Au rayon des réguliers sur le circuit Diamond League, Agathe Guillemot pourra se jauger face à une concurrence très dense sur 1500 m, avec trois femmes sous les 3’55’’, à commencer par l’Australienne Jessica Hull. Bérénice Cleyet-Merle est également attendue sur la ligne de départ, tout comme Flavien Szot et Anas Lagtiy Chaoudar dans la version masculine (hors Diamond League), aux côtés de l’ancien champion du monde Jake Wightmann et de la pépite hollandaise Niels Laros.
Nicolas-Marie Daru dispose d’une solide expérience sur 3000 m steeple, et aura dans le viseur les minima A pour les Europe de Birmingham. Dans la même course, Luc Le Baron et Baptiste Fourmont tenteront de s’accrocher le plus longtemps possible. Le schéma sera similaire pour Etienne Daguinos, engagé sur 5000 m avec Jimmy Gressier et une palanquée de demi-fondeurs habitués à courir sous les 13’.
Dia face à Duplantis
Sur les haies hautes, Just Kwaou-Mathey a rendez-vous avec un public qu’il adore et qui l’adore, mais aussi avec le Japonais Rashid Muratake, le Suisse Jason Joseph et trois Américains dotés de records inférieurs à 13’’. Dans la version féminine, Laetitia Bapté et Sacha Alessandrini auront comme mission de rivaliser avec les flèches que sont la recordwoman du monde Tobi Amusan, sa prédécesseure Keni Harrison, la vainqueure de 2025 Grace Stark, mais aussi Cyréna Samba-Mayela, de retour au plus haut niveau cette année.
A la perche, Marie-Julie Bonnin et Bérénice Petit devront faire fort pour jouer la gagne face à ce qui se fait de mieux au monde, à commencer par la championne olympique et du monde Nina Kennedy. Le concours masculin accueillera en plus de la constellation de stars déjà annoncées le jeune Zackaria Dia, qui vient de battre le record de France U20 avec 5,82 m. En plus de ses compatriotes Renaud Lavillenie, Thibaut Collet et Baptiste Thiery, il affrontera le légendaire Mondo Duplantis, jeune marié et surtout le seul à avoir fait mieux que lui au même âge.

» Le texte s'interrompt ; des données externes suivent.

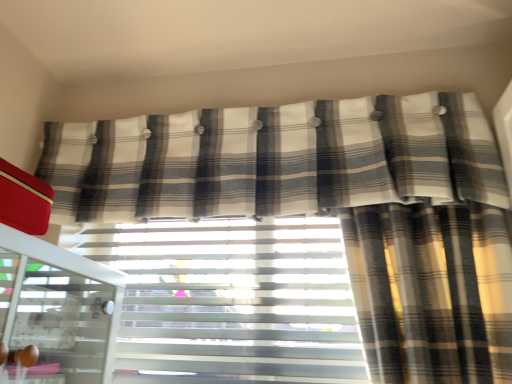
Question: Based on their positions, is white glossy screen door at left located to the left or right of plaid fabric curtain at upper center?

Choices:
 (A) left
 (B) right

Answer: (A)

Question: From a real-world perspective, relative to plaid fabric curtain at upper center, is white glossy screen door at left vertically above or below?

Choices:
 (A) below
 (B) above

Answer: (A)

Question: Estimate the real-world distances between objects in this image. Which object is farther from the white glossy screen door at left?

Choices:
 (A) white textured blinds at center
 (B) plaid fabric curtain at upper center

Answer: (B)

Question: Estimate the real-world distances between objects in this image. Which object is closer to the white glossy screen door at left?

Choices:
 (A) white textured blinds at center
 (B) plaid fabric curtain at upper center

Answer: (A)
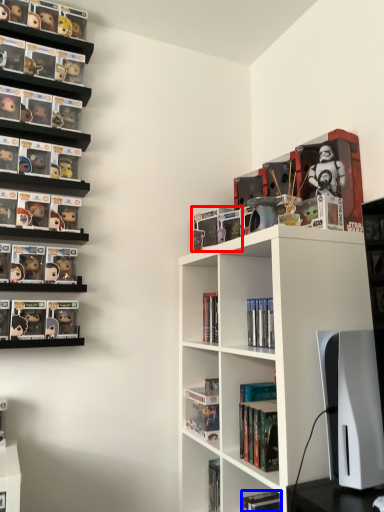
Question: Which object is closer to the camera taking this photo, book (highlighted by a red box) or book (highlighted by a blue box)?

Choices:
 (A) book
 (B) book

Answer: (B)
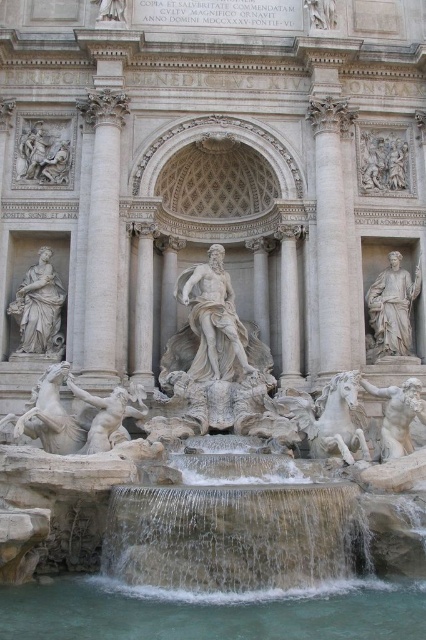
Question: Is white marble statue at left to the left of white marble column at center-left from the viewer's perspective?

Choices:
 (A) yes
 (B) no

Answer: (A)

Question: Which object is farther from the camera taking this photo?

Choices:
 (A) white marble statue at lower left
 (B) white marble column at center
 (C) white marble column at left

Answer: (B)

Question: Which point is closer to the camera taking this photo?

Choices:
 (A) (207, 268)
 (B) (94, 294)
 (C) (342, 195)
 (D) (368, 141)

Answer: (B)

Question: Where is white marble column at upper right located in relation to white marble statue at right in the image?

Choices:
 (A) below
 (B) above

Answer: (B)

Question: Is clear water at lower center wider than white marble statue at lower left?

Choices:
 (A) no
 (B) yes

Answer: (B)

Question: Which point is closer to the camera taking this photo?

Choices:
 (A) (51, 307)
 (B) (299, 369)
 (C) (94, 627)

Answer: (C)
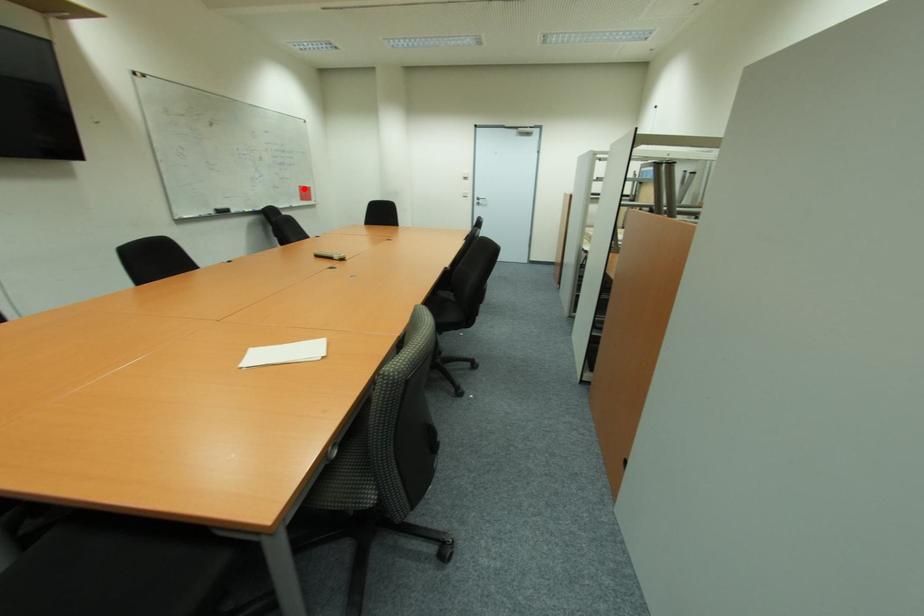
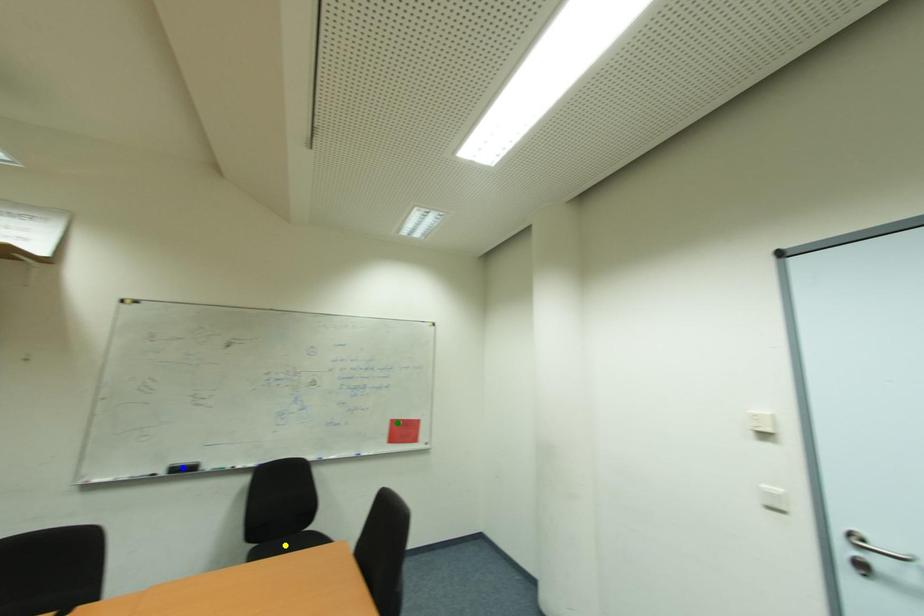
Question: I am providing you with two images of the same scene from different viewpoints. A red point is marked on the first image. You are given multiple points on the second image. Which spot in image 2 lines up with the point in image 1?

Choices:
 (A) blue point
 (B) yellow point
 (C) green point

Answer: (C)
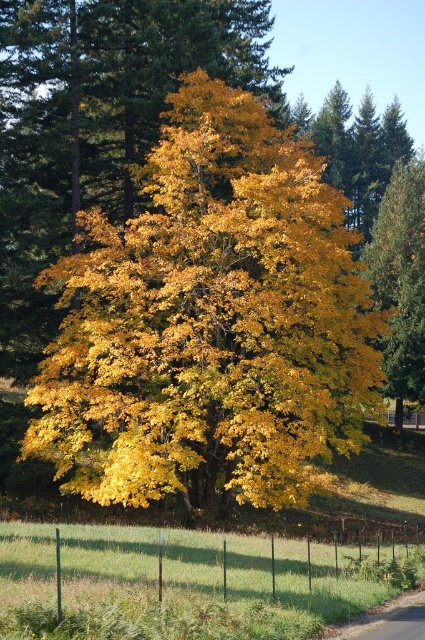
Question: Estimate the real-world distances between objects in this image. Which object is closer to the golden yellow leaves at center?

Choices:
 (A) yellow matte tree at right
 (B) green wire fence at lower center

Answer: (B)

Question: Is golden yellow leaves at center bigger than yellow matte tree at right?

Choices:
 (A) yes
 (B) no

Answer: (B)

Question: Is golden yellow leaves at center positioned at the back of yellow matte tree at right?

Choices:
 (A) no
 (B) yes

Answer: (A)

Question: Which of the following is the farthest from the observer?

Choices:
 (A) (178, 547)
 (B) (351, 348)

Answer: (B)

Question: Based on their relative distances, which object is nearer to the yellow matte tree at right?

Choices:
 (A) golden yellow leaves at center
 (B) green wire fence at lower center

Answer: (A)

Question: From the image, what is the correct spatial relationship of golden yellow leaves at center in relation to yellow matte tree at right?

Choices:
 (A) below
 (B) above

Answer: (A)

Comme le jeune Normand, ils seront quelques-uns à faire leur début au sein de la prestigieuse Diamond League. Parmi eux, certains ont déjà goûté aux épreuves promotionnelles ou aux courses nationales, mais pourraient marquer leurs premiers points officiels dans la course au diamant le dimanche 28 juin. C’est le cas de Louey Ouerrat sur 800 m, quelques jours après être descendu sous les 1’44’’ (1’43’’80) à Nice, et de Paul Anselmini et Adèle Gay sur 1500 m.
Les spécialistes du 400 m Isabelle Black et Muhammad Abdallah Kounta sont dans les même cas, tout comme la lanceuse de javelot Jade Maraval. Cette dernière pourra compter sur les souvenirs d’Alizée Minard, alignée à ses côtés, qui avait déjà pris part au meeting de Paris il y a trois ans. L’Amiénoise pourra leur confirmer à tous qu’avec patience et obstination, les belles occasions finissent toujours par revenir.